NARASINETWORK.COM - KAB. BANDUNG
-Sidang lanjutan perkara tindak pidana penganiayaan yang melibatkan Kepala Sekolah Madrasah Ibtidaiyah (MI) Al Gozali kembali memicu polemik. Kasus yang telah bergulir sejak Juni 2024 ini menimbulkan kekecewaan mendalam bagi keluarga korban, yang menilai proses hukum berjalan tidak adil dan jauh dari rasa kemanusiaan.
Sidang berlangsung di ruangan Wirjono Prodjodikoro. Baleendah, Kabupaten Bandung pada Kamis (16/10/2025).
Korban berinisial H (10) disebut mengalami kekerasan fisik dan psikis yang dilakukan oleh Muhammad Syadudin, Kepala Sekolah sekaligus Ketua Yayasan MI Al Gozali. Meski terbukti bersalah, majelis hakim Pengadilan Negeri Bale Bandung hanya menjatuhkan vonis 3 bulan penjara terhadap terdakwa.
“Saya sudah tujuh kali menghadiri persidangan kasus anak saya ini. Sudah satu tahun kami menunggu keadilan, tapi hukuman bagi terdakwa sangat di luar nalar saya,” ujar Ida Yanti, ibu korban, dengan suara bergetar. Ia hadir bersama seorang tetangganya, Kak Bre, yang selama ini mendampinginya.
Menurut Ida, vonis tersebut tidak memberikan efek jera bagi pelaku.
“Hakim memang menolak permohonan pembebasan, tapi hanya menjatuhkan hukuman tiga bulan. Apakah ini yang disebut keadilan? Apakah ini bisa membuat jera?” ucapnya dengan nada kecewa.
Ia menuturkan, akibat tindakan sang kepala sekolah, anaknya mengalami trauma mendalam.
“Anak saya difitnah mencuri handphone, padahal tidak ada bukti sama sekali. Tuduhan itu dibuat untuk menutupi perbuatan terdakwa,” jelasnya sambil menahan tangis.
Fitnah tersebut, lanjutnya, justru membuat anaknya menjadi korban perundungan di lingkungan sekolah.
“Dia dibully, dicap maling oleh teman-temannya. Anak saya jadi takut ke sekolah,” tambahnya lirih.
Tragedi ini juga berdampak berat pada keluarga korban. Dua bulan lalu, sang ayah meninggal dunia akibat serangan stroke. Ida meyakini, tekanan mental dan stres karena kasus ini menjadi pemicu utama.
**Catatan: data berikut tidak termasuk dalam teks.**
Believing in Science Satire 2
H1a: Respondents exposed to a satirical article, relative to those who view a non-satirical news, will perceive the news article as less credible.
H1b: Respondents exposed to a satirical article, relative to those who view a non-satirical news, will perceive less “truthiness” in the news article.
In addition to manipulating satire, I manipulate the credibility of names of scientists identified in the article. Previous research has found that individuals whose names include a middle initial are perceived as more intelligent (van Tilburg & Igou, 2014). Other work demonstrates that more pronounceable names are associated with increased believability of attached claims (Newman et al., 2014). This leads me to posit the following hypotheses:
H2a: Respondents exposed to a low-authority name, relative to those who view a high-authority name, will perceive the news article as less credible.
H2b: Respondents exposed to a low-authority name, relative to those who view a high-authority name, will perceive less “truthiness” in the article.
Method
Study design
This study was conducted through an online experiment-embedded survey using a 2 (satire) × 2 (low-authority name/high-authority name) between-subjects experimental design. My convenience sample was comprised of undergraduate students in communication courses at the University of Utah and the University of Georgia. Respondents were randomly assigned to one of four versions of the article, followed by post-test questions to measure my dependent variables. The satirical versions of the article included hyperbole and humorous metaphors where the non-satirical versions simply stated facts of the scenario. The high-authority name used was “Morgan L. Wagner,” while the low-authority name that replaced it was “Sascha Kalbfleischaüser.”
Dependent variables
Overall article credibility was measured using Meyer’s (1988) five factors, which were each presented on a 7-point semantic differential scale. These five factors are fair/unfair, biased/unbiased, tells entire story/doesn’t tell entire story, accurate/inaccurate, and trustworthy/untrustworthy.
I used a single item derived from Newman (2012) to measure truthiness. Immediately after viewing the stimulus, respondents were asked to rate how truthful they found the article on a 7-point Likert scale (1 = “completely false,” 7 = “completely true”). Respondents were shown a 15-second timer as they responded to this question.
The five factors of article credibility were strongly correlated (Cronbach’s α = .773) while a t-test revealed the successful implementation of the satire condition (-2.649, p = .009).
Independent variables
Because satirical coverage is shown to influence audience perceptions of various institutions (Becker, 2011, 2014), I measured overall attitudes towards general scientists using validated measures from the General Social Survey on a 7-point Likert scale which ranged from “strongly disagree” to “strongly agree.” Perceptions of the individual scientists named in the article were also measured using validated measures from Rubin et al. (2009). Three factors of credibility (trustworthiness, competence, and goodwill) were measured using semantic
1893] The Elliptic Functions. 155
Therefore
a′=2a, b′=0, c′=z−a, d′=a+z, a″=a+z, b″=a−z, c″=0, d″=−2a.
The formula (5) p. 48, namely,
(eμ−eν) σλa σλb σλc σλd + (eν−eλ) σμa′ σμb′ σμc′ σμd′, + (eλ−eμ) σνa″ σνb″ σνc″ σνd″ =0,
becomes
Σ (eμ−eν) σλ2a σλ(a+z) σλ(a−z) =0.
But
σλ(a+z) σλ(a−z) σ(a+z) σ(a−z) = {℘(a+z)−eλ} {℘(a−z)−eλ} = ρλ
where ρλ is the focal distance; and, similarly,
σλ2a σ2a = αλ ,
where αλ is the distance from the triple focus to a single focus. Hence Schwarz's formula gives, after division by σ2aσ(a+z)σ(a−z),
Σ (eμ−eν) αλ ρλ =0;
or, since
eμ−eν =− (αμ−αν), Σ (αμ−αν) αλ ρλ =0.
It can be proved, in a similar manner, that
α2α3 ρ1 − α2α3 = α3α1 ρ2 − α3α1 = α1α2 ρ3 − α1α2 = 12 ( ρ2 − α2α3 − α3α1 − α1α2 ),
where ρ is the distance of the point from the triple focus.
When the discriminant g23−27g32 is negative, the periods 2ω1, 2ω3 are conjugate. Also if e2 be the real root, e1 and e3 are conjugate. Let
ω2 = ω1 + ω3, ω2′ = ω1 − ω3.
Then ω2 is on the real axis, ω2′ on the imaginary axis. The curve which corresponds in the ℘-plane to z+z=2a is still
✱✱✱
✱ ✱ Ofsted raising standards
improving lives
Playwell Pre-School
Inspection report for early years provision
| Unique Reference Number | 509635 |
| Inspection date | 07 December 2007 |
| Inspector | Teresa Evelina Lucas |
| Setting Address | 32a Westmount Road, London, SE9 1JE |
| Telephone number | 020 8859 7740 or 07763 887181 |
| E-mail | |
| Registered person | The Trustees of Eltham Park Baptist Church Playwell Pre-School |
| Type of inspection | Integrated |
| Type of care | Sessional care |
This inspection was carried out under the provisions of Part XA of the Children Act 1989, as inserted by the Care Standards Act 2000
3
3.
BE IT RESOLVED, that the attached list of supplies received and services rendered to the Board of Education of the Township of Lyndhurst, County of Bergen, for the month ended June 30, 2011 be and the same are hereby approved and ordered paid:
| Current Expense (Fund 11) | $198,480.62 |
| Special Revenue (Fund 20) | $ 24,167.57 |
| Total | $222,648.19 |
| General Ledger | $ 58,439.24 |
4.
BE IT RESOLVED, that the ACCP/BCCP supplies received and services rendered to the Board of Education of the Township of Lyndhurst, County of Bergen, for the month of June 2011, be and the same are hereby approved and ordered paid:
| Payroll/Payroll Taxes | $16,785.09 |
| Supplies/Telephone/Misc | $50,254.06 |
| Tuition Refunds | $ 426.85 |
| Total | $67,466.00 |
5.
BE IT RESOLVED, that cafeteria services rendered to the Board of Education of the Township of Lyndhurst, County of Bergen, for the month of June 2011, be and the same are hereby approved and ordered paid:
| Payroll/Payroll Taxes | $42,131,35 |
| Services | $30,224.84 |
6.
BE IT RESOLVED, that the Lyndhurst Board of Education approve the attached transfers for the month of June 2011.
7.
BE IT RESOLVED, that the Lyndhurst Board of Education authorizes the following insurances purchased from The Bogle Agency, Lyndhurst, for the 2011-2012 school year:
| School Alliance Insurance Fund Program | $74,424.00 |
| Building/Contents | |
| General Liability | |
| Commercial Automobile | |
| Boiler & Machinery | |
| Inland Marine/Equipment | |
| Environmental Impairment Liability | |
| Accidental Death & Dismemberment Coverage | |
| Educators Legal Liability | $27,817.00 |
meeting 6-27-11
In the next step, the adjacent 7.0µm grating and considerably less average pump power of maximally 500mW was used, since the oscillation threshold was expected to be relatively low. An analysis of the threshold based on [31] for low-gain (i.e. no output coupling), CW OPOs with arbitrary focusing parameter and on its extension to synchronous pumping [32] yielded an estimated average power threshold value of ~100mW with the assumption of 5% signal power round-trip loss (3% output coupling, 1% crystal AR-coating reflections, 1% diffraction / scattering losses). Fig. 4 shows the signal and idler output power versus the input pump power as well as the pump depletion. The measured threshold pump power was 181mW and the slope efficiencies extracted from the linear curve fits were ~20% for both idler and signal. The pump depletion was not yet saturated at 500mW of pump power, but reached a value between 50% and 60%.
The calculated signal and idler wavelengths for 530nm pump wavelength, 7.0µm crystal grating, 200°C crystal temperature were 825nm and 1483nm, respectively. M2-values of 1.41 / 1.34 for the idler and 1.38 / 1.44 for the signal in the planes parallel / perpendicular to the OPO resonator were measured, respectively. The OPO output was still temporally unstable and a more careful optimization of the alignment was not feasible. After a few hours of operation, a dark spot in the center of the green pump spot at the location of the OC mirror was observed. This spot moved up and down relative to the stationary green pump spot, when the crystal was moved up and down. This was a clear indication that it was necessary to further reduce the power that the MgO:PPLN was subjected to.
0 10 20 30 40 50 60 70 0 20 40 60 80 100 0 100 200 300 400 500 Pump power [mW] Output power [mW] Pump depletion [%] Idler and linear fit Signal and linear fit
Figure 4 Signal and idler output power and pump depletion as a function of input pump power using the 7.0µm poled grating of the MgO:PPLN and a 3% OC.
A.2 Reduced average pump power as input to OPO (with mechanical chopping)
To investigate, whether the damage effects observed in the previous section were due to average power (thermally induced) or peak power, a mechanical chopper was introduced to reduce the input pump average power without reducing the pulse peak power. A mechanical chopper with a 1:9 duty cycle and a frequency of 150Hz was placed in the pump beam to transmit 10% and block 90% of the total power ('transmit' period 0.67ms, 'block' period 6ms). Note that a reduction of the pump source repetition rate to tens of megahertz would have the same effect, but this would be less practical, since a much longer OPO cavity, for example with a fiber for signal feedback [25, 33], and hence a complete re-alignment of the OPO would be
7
“Suami saya terlalu memikirkan semua ini. Dia sakit hati, merasa tidak berdaya menghadapi ketidakadilan. Dua bulan lalu dia meninggal mendadak. Dunia saya runtuh,” kata Ida dengan mata berkaca-kaca.
Tidak berhenti di situ, Ida juga mengaku mendapat intimidasi dari pihak keluarga terdakwa.
“Ada orang yang mencari-cari rumah saya. Tetangga bilang mereka dari pihak keluarga Syadudin,” ungkapnya.
Ia mengaku kini hidup dalam ketakutan dan kebingungan. “Saya rakyat biasa. Tidak punya kekuasaan, tidak tahu harus minta perlindungan ke siapa,” ucapnya.
Dari informasi yang diterima keluarga, korban penganiayaan oleh terdakwa bukan hanya anaknya.
“Setelah kasus ini mencuat, ternyata banyak juga anak-anak lain yang pernah dianiaya. Ada yang ditempeleng, dipukul, bahkan sampai lebam,” terang Ida.
Lebih miris lagi, menurut kesaksian para orang tua, sang kepala sekolah justru bersikap seolah tidak bersalah.
“Dia memainkan peran seolah dirinya korban. Seakan-akan kebal hukum dan punya ‘backing’ di belakangnya,” katanya.
Sementara itu, keluarga korban telah melaporkan kasus ini ke Kejaksaan Tinggi Jawa Barat. Mereka menilai, ada kejanggalan dalam penegakan hukum terhadap terdakwa.
“Dari hasil konsultasi kami ke Kejati, seharusnya terdakwa bisa dijerat hukuman berat. Setidaknya ancaman 15 tahun penjara sesuai pasal penganiayaan terhadap anak. Tapi kenyataannya hanya 3 bulan. Ini janggal,” tegas Ida.
Meski dihantam kesedihan dan ketakutan, Ida masih berharap keadilan berpihak pada anaknya dan para korban lainnya.
“Saya hanya ingin keadilan ditegakkan. Anak saya tidak pantas mengalami ini. Jangan sampai ada lagi anak yang jadi korban kekerasan dari orang yang seharusnya mendidik,” pungkasnya.